◆ **INSTRUCTIONS FOR THE TASK**:
Nothing should differ. Repeat every record as written.

[[ TASK INPUTS open ]]

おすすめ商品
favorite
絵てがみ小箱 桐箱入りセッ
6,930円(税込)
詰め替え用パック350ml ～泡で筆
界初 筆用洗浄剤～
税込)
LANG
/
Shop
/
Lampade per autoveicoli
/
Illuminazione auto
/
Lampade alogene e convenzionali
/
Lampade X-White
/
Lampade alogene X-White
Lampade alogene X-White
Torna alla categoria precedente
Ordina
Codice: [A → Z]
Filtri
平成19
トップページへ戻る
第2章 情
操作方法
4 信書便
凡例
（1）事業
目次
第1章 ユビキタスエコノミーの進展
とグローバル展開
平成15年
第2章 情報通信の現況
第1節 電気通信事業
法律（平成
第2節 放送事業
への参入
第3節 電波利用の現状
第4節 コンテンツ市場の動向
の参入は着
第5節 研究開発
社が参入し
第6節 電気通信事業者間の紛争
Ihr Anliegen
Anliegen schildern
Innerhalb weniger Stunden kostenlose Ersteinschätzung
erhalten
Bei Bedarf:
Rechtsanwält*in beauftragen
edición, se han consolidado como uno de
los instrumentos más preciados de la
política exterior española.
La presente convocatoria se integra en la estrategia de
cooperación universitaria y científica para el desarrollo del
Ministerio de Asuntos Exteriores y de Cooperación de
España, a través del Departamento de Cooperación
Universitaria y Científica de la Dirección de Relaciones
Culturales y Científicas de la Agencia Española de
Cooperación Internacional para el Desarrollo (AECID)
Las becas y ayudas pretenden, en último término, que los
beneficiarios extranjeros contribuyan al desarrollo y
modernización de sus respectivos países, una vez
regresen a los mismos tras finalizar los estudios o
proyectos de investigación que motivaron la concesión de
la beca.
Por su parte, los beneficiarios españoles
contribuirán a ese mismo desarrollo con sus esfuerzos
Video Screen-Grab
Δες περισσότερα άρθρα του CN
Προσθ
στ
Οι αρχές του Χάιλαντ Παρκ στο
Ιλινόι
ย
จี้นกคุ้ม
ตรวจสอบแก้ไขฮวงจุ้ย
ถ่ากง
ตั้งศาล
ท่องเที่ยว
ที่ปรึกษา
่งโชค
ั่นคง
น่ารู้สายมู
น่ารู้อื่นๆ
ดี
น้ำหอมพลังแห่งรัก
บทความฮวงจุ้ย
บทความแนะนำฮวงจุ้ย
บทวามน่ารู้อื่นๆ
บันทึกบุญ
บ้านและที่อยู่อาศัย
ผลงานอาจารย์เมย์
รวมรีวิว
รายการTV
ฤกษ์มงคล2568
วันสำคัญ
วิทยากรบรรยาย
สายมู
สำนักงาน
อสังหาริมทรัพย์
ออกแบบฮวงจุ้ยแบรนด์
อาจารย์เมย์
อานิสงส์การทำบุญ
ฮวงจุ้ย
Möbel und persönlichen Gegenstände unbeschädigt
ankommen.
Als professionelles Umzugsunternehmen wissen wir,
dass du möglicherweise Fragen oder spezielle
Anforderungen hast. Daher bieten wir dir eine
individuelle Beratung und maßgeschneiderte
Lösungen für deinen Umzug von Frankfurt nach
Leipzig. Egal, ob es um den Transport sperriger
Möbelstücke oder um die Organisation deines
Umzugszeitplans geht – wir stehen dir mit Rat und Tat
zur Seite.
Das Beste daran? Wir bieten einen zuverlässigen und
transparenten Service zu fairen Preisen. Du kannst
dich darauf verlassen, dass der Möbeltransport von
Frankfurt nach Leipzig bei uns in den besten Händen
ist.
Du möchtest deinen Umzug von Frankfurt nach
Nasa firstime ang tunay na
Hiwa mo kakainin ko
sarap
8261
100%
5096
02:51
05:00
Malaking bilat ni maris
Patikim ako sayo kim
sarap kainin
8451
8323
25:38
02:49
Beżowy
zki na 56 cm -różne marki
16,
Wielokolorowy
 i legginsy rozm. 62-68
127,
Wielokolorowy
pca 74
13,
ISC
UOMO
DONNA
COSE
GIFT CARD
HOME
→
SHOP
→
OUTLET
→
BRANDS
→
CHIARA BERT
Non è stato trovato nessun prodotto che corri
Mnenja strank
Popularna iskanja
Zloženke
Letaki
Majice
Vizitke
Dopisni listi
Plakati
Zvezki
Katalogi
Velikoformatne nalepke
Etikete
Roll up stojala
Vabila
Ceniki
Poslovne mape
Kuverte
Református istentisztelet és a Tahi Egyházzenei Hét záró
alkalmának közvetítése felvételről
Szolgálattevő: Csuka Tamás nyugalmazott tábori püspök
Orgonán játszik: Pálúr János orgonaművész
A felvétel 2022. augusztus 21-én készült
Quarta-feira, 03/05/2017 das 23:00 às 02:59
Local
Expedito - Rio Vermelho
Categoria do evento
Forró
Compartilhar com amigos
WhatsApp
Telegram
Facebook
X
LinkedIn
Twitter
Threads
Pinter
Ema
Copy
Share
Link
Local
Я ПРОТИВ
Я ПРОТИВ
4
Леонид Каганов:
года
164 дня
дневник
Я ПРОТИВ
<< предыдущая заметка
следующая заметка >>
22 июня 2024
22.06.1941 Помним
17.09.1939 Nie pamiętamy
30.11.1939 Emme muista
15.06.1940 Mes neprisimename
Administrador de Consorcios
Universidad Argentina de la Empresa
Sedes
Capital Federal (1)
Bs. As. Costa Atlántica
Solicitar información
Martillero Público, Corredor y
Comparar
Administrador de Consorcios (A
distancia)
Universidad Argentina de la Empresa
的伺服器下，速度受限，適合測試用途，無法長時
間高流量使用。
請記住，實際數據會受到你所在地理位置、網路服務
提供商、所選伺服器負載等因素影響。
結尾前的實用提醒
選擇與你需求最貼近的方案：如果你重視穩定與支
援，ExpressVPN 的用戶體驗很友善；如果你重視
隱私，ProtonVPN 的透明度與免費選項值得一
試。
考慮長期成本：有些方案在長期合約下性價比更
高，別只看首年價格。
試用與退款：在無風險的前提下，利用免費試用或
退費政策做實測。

[[ TASK INPUTS closed ]]

◆ **ANSWER TO THIS TASK**:
おすすめ商品
favorite
絵てがみ小箱 桐箱入りセッ
6,930円(税込)
詰め替え用パック350ml ～泡で筆
界初 筆用洗浄剤～
税込)
LANG
/
Shop
/
Lampade per autoveicoli
/
Illuminazione auto
/
Lampade alogene e convenzionali
/
Lampade X-White
/
Lampade alogene X-White
Lampade alogene X-White
Torna alla categoria precedente
Ordina
Codice: [A → Z]
Filtri
平成19
トップページへ戻る
第2章 情
操作方法
4 信書便
凡例
（1）事業
目次
第1章 ユビキタスエコノミーの進展
とグローバル展開
平成15年
第2章 情報通信の現況
第1節 電気通信事業
法律（平成
第2節 放送事業
への参入
第3節 電波利用の現状
第4節 コンテンツ市場の動向
の参入は着
第5節 研究開発
社が参入し
第6節 電気通信事業者間の紛争
Ihr Anliegen
Anliegen schildern
Innerhalb weniger Stunden kostenlose Ersteinschätzung
erhalten
Bei Bedarf:
Rechtsanwält*in beauftragen
edición, se han consolidado como uno de
los instrumentos más preciados de la
política exterior española.
La presente convocatoria se integra en la estrategia de
cooperación universitaria y científica para el desarrollo del
Ministerio de Asuntos Exteriores y de Cooperación de
España, a través del Departamento de Cooperación
Universitaria y Científica de la Dirección de Relaciones
Culturales y Científicas de la Agencia Española de
Cooperación Internacional para el Desarrollo (AECID)
Las becas y ayudas pretenden, en último término, que los
beneficiarios extranjeros contribuyan al desarrollo y
modernización de sus respectivos países, una vez
regresen a los mismos tras finalizar los estudios o
proyectos de investigación que motivaron la concesión de
la beca.
Por su parte, los beneficiarios españoles
contribuirán a ese mismo desarrollo con sus esfuerzos
Video Screen-Grab
Δες περισσότερα άρθρα του CN
Προσθ
στ
Οι αρχές του Χάιλαντ Παρκ στο
Ιλινόι
ย
จี้นกคุ้ม
ตรวจสอบแก้ไขฮวงจุ้ย
ถ่ากง
ตั้งศาล
ท่องเที่ยว
ที่ปรึกษา
่งโชค
ั่นคง
น่ารู้สายมู
น่ารู้อื่นๆ
ดี
น้ำหอมพลังแห่งรัก
บทความฮวงจุ้ย
บทความแนะนำฮวงจุ้ย
บทวามน่ารู้อื่นๆ
บันทึกบุญ
บ้านและที่อยู่อาศัย
ผลงานอาจารย์เมย์
รวมรีวิว
รายการTV
ฤกษ์มงคล2568
วันสำคัญ
วิทยากรบรรยาย
สายมู
สำนักงาน
อสังหาริมทรัพย์
ออกแบบฮวงจุ้ยแบรนด์
อาจารย์เมย์
อานิสงส์การทำบุญ
ฮวงจุ้ย
Möbel und persönlichen Gegenstände unbeschädigt
ankommen.
Als professionelles Umzugsunternehmen wissen wir,
dass du möglicherweise Fragen oder spezielle
Anforderungen hast. Daher bieten wir dir eine
individuelle Beratung und maßgeschneiderte
Lösungen für deinen Umzug von Frankfurt nach
Leipzig. Egal, ob es um den Transport sperriger
Möbelstücke oder um die Organisation deines
Umzugszeitplans geht – wir stehen dir mit Rat und Tat
zur Seite.
Das Beste daran? Wir bieten einen zuverlässigen und
transparenten Service zu fairen Preisen. Du kannst
dich darauf verlassen, dass der Möbeltransport von
Frankfurt nach Leipzig bei uns in den besten Händen
ist.
Du möchtest deinen Umzug von Frankfurt nach
Nasa firstime ang tunay na
Hiwa mo kakainin ko
sarap
8261
100%
5096
02:51
05:00
Malaking bilat ni maris
Patikim ako sayo kim
sarap kainin
8451
8323
25:38
02:49
Beżowy
zki na 56 cm -różne marki
16,
Wielokolorowy
 i legginsy rozm. 62-68
127,
Wielokolorowy
pca 74
13,
ISC
UOMO
DONNA
COSE
GIFT CARD
HOME
→
SHOP
→
OUTLET
→
BRANDS
→
CHIARA BERT
Non è stato trovato nessun prodotto che corri
Mnenja strank
Popularna iskanja
Zloženke
Letaki
Majice
Vizitke
Dopisni listi
Plakati
Zvezki
Katalogi
Velikoformatne nalepke
Etikete
Roll up stojala
Vabila
Ceniki
Poslovne mape
Kuverte
Református istentisztelet és a Tahi Egyházzenei Hét záró
alkalmának közvetítése felvételről
Szolgálattevő: Csuka Tamás nyugalmazott tábori püspök
Orgonán játszik: Pálúr János orgonaművész
A felvétel 2022. augusztus 21-én készült
Quarta-feira, 03/05/2017 das 23:00 às 02:59
Local
Expedito - Rio Vermelho
Categoria do evento
Forró
Compartilhar com amigos
WhatsApp
Telegram
Facebook
X
LinkedIn
Twitter
Threads
Pinter
Ema
Copy
Share
Link
Local
Я ПРОТИВ
Я ПРОТИВ
4
Леонид Каганов:
года
164 дня
дневник
Я ПРОТИВ
<< предыдущая заметка
следующая заметка >>
22 июня 2024
22.06.1941 Помним
17.09.1939 Nie pamiętamy
30.11.1939 Emme muista
15.06.1940 Mes neprisimename
Administrador de Consorcios
Universidad Argentina de la Empresa
Sedes
Capital Federal (1)
Bs. As. Costa Atlántica
Solicitar información
Martillero Público, Corredor y
Comparar
Administrador de Consorcios (A
distancia)
Universidad Argentina de la Empresa
的伺服器下，速度受限，適合測試用途，無法長時
間高流量使用。
請記住，實際數據會受到你所在地理位置、網路服務
提供商、所選伺服器負載等因素影響。
結尾前的實用提醒
選擇與你需求最貼近的方案：如果你重視穩定與支
援，ExpressVPN 的用戶體驗很友善；如果你重視
隱私，ProtonVPN 的透明度與免費選項值得一
試。
考慮長期成本：有些方案在長期合約下性價比更
高，別只看首年價格。
試用與退款：在無風險的前提下，利用免費試用或
退費政策做實測。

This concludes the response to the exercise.